La promotion 2025 du French Tech Next40/120 regroupe 120 scale-ups françaises en forte croissance, dont un quart issu de la DeepTech. Entre percée internationale, intelligence artificielle et souveraineté numérique, l’innovation tricolore affiche une maturité stratégique inédite.

Publié et mis à jour le 5 juin 20252 min de lecture
French Tech Next40/120 : la nouvelle garde monte en puissance

On les croyait encore jeunes pousses, elles plantent désormais des drapeaux sur les marchés mondiaux. La sixième promotion du French Tech Next40/120, dévoilée ce 5 juin par Clara Chappaz, ministre déléguée à l’Intelligence artificielle et au Numérique, acte le passage à l’échelle de l’innovation française. Des entreprises comme Mistral AI, Electra ou Back Market ne se contentent plus d’innover. Elles exportent, embauchent, industrialisent et deviennent les vitrines technologiques d’un pays qui veut compter dans la compétition numérique. Créé en 2019, le programme French Tech Next40/120 vise à identifier et soutenir les 120 entreprises tech françaises les plus prometteuses. Sélectionnées selon des critères objectifs de chiffre d’affaires ou de levées de fonds, ces scale-up bénéficient d’un accompagnement personnalisé de la Mission French Tech. Le coaching vise le développement international, réglementaire, le recrutement ou encore la visibilité pour lever les freins potentiels à leur croissance.

Des champions devenus stratèges

Pour cette sixième édition, les entreprises retenues affichent des profils solides. En moyenne, elles ont enregistré une croissance de 27 % en un an. Plus d’un tiers génèrent plus de 100 millions d’euros de revenus annuels, et 93 % sont déjà présentes à l’international, avec une forte implantation en Europe, aux États-Unis ou au Japon. Le Next40/120 2025 ne distingue plus seulement des start-up prometteuses : il reconnaît des acteurs économiques matures, parfois déjà rentables, qui pèsent sur des secteurs clés (finance, santé, énergie, cybersécurité, IA ou industrie). Certaines comme Alice&Bob (quantique), Verkor (batteries) ou Sekoia (cybersécurité) construisent en France, embauchent localement et posent les bases d’une souveraineté technologique assumée.

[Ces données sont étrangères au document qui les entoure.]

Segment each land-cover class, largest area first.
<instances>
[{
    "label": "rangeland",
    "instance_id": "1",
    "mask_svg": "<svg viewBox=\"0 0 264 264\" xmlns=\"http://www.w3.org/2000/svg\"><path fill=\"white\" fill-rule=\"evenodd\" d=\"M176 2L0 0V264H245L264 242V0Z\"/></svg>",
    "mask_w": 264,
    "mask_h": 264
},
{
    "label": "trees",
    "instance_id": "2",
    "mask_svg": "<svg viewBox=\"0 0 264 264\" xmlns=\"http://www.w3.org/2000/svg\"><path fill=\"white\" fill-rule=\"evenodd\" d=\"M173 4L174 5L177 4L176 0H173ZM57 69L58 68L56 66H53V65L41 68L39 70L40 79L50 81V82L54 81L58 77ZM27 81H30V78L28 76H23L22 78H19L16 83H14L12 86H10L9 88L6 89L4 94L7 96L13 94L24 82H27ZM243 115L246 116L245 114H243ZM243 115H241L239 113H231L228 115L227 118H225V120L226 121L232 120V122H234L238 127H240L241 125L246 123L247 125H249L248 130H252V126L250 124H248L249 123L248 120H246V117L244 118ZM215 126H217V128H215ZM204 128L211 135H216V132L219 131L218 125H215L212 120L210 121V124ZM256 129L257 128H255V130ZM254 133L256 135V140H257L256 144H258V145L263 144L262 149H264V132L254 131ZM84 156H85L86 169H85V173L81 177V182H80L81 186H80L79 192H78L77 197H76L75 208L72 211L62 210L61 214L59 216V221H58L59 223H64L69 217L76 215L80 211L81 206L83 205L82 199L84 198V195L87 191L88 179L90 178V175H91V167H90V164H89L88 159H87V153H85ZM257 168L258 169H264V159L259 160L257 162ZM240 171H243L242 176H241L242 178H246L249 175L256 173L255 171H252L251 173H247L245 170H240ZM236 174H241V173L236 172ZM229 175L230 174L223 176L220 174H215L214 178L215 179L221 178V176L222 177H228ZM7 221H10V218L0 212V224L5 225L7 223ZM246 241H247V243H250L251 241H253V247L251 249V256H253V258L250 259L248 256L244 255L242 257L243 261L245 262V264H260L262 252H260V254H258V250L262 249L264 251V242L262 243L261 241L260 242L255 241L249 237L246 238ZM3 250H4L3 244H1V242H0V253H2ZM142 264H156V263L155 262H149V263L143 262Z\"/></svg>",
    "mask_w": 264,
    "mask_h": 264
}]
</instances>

DeepTech et IA en étendard

Ce millésime 2025 confirme également l’enracinement de la French Tech dans les technologies de rupture. Près d’un quart des lauréats relèvent de la DeepTech, avec des innovations dans le spatial, le quantique ou l’agritech. L’intelligence artificielle, elle, infuse partout : 35 % des entreprises en font un pilier de leur offre et 116 sur 120 l’intègrent dans leurs opérations. Qu’il s’agisse d’optimiser les IRM (Gleamer), les bornes de recharge (Electra), la paie (Payfit) ou la cybersécurité (Sekoia), l’IA est utilisée pour renforcer la compétitivité. Même les grands comptes suivent : BNP Paribas travaille avec Mistral AI, la SNCF avec Sweep, AXA avec Shares. Et l’État s’équipe lui aussi puisque Alan, l’assistant santé boosté à l’IA, assure 140 000 agents du ministère de la Transition écologique. En parallèle, le programme d’accompagnement public continue de renforcer cette dynamique via ses 60 correspondants et 114 communautés French Tech dans le monde. Longtemps scrutée pour ses levées de fonds, la French Tech s’évalue désormais à l’aune de son impact réel. Marchés publics, usines, technologies critiques : les lauréats 2025 ne testent plus, ils transforment.